:: ОТРЫВОК СО СТРАНИЦЫ ::
____________
В начале лета 1950 года Люся и ее подруга Элла должны были защищать дипломные работы на филфаке по специальности «Американская литература». Темы были связаны с творчеством «прогрессивных» писателей Синклера Льюиса13 и Эптона Синклера14, причем моей кузине достался роман «Королевская кровь» первого из них. Героем книги является молодой преуспевающий американец, который узнает от отца, что в его жилах течет как королевская, так и негритянская кровь. Заявив об этом, он становится жертвой расовой дискриминации.
По совету своей научной руководительницы Люся посвятила первую главу своего диплома реферату работ И. В. Сталина по национальному вопросу, и защитилась без проблем.
Но у Эллы, чьим объектом был Эптон Синклер, перед самой защитой произошла катастрофа, в которой был виноват он и только он. Несомненно, прогрессивный писатель-антифашист не планировал вредить студентке ленинградского филфака, но как раз в 1950 году, отказавшись подписывать воззвание в защиту мира, он переметнулся к зачинщикам новой войны и оказался, по словам Ильи Эренбурга15, «в одном лагере с господином Трумэном16». Как следствие, дипломная работа Эллы пропала полностью, но, чтобы избежать неприятностей, без вины виноватой студентке зачли старую курсовую как дипломную.
____________
Повторите дословно отрывок о дипломных работах на филфаке от слов «По совету своей» до слов «курсовую как дипломную.». Приведённые далее данные здесь никакой роли не играют.

:: СОХРАНЁННЫЕ ДАННЫЕ ::
____________
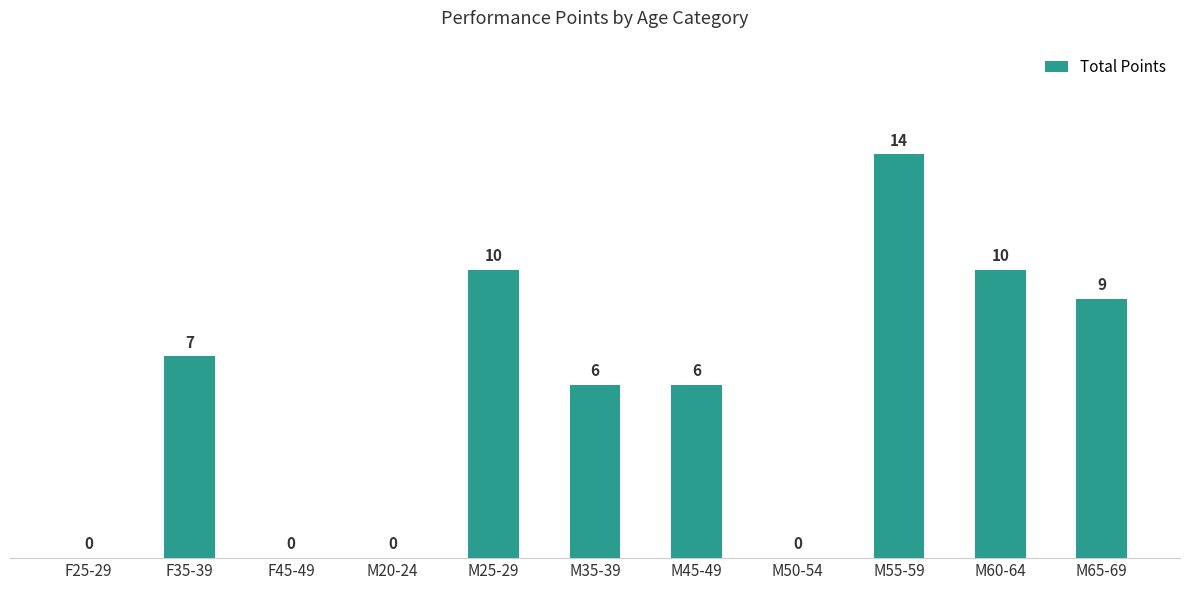

What is the change in value from M35-39 to M65-69?

+3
____________
:: РЕЗУЛЬТАТ ЗАДАНИЯ ::
По совету своей научной руководительницы Люся посвятила первую главу своего диплома реферату работ И. В. Сталина по национальному вопросу, и защитилась без проблем.
Но у Эллы, чьим объектом был Эптон Синклер, перед самой защитой произошла катастрофа, в которой был виноват он и только он. Несомненно, прогрессивный писатель-антифашист не планировал вредить студентке ленинградского филфака, но как раз в 1950 году, отказавшись подписывать воззвание в защиту мира, он переметнулся к зачинщикам новой войны и оказался, по словам Ильи Эренбурга15, «в одном лагере с господином Трумэном16». Как следствие, дипломная работа Эллы пропала полностью, но, чтобы избежать неприятностей, без вины виноватой студентке зачли старую курсовую как дипломную.